Top of MATERIAL PROVIDED

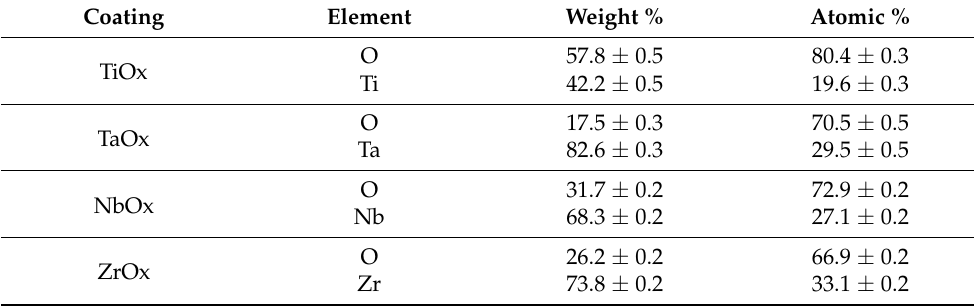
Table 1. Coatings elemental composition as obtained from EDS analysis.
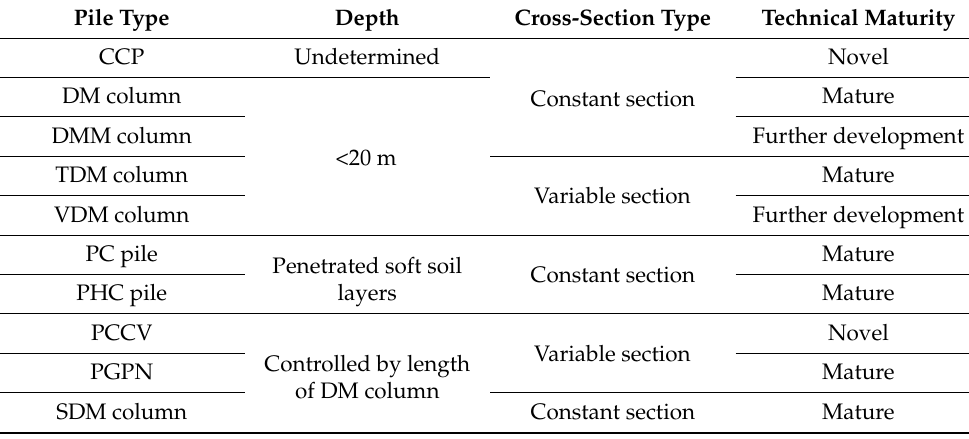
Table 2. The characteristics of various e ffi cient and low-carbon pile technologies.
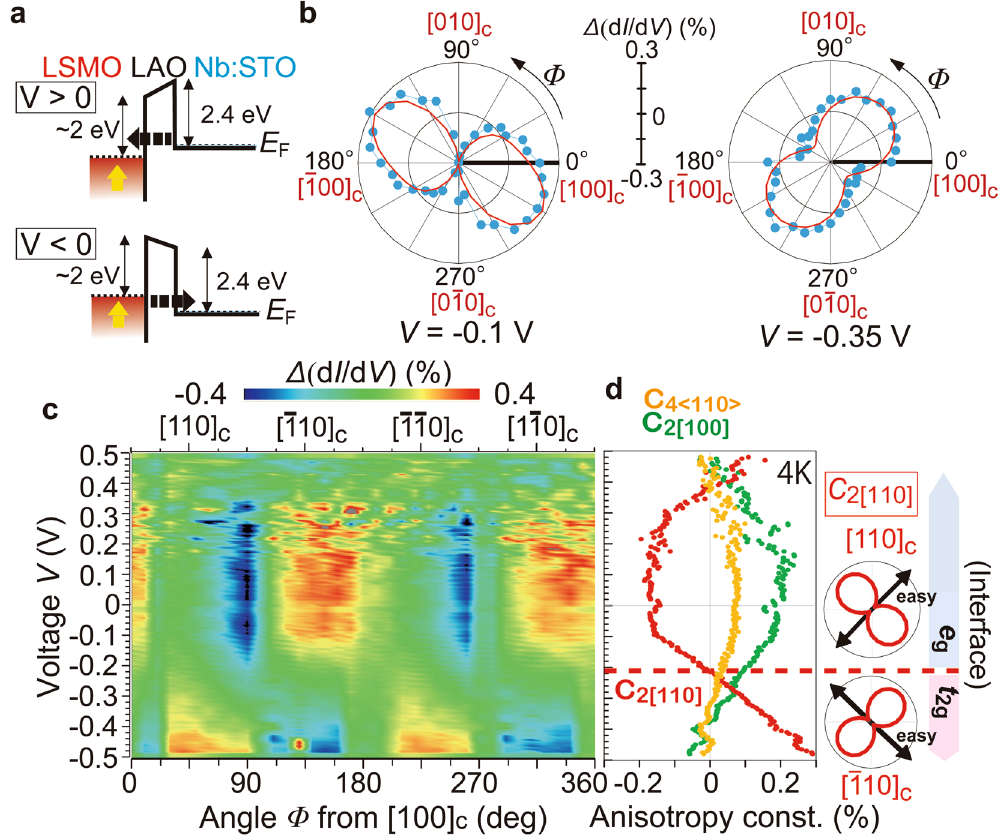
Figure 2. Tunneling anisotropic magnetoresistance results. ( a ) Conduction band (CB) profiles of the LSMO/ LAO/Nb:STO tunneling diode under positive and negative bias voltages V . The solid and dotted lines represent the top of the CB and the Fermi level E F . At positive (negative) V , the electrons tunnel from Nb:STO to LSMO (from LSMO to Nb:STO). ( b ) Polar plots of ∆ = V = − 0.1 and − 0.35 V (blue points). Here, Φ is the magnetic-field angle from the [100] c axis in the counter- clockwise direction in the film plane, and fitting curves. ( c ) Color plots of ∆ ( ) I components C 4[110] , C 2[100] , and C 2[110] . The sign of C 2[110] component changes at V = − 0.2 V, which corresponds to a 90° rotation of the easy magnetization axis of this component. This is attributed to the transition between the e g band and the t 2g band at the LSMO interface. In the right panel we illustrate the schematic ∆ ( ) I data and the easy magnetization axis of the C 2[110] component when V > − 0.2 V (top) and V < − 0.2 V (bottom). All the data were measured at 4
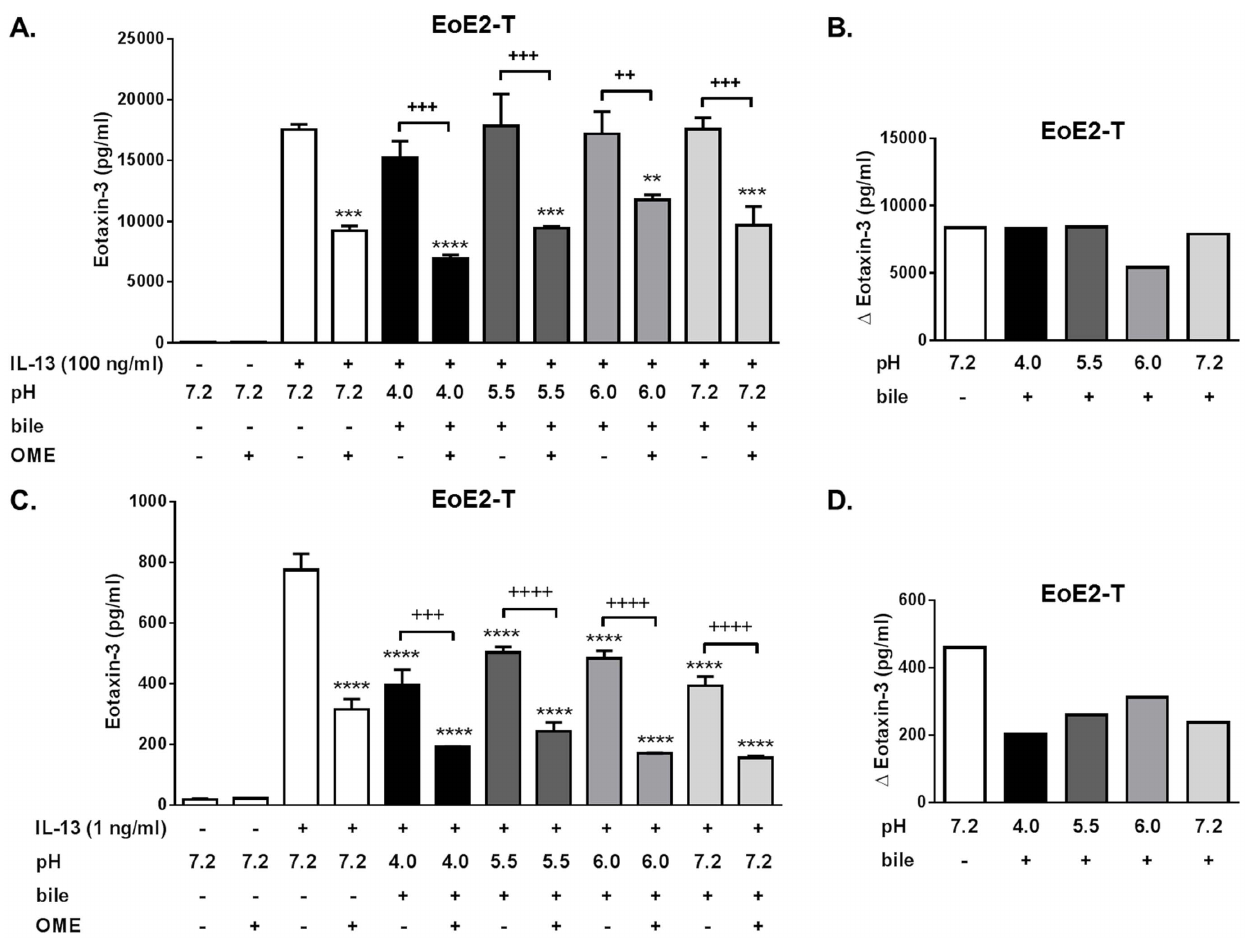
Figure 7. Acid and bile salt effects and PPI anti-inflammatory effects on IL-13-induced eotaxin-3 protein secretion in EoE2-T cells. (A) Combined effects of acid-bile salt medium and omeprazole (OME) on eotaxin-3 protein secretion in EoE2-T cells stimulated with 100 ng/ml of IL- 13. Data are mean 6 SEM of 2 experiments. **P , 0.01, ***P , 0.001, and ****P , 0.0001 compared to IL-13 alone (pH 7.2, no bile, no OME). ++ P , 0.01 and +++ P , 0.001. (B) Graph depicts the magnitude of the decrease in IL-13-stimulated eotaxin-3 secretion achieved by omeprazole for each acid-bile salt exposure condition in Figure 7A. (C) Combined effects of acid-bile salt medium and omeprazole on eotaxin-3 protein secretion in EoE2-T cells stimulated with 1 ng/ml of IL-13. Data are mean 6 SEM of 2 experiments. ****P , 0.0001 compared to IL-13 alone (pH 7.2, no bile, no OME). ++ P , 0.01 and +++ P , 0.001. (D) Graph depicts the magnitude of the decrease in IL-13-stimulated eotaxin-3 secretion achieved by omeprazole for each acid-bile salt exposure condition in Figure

Bottom of MATERIAL PROVIDED

**WHAT YOU ARE ASKED TO DO:** Scan the data for the string "Table" and copy each line in which it occurs.

**SOLUTION FOR THIS EXERCISE:**
Table 1. Coatings elemental composition as obtained from EDS analysis.
Table 2. The characteristics of various e ffi cient and low-carbon pile technologies.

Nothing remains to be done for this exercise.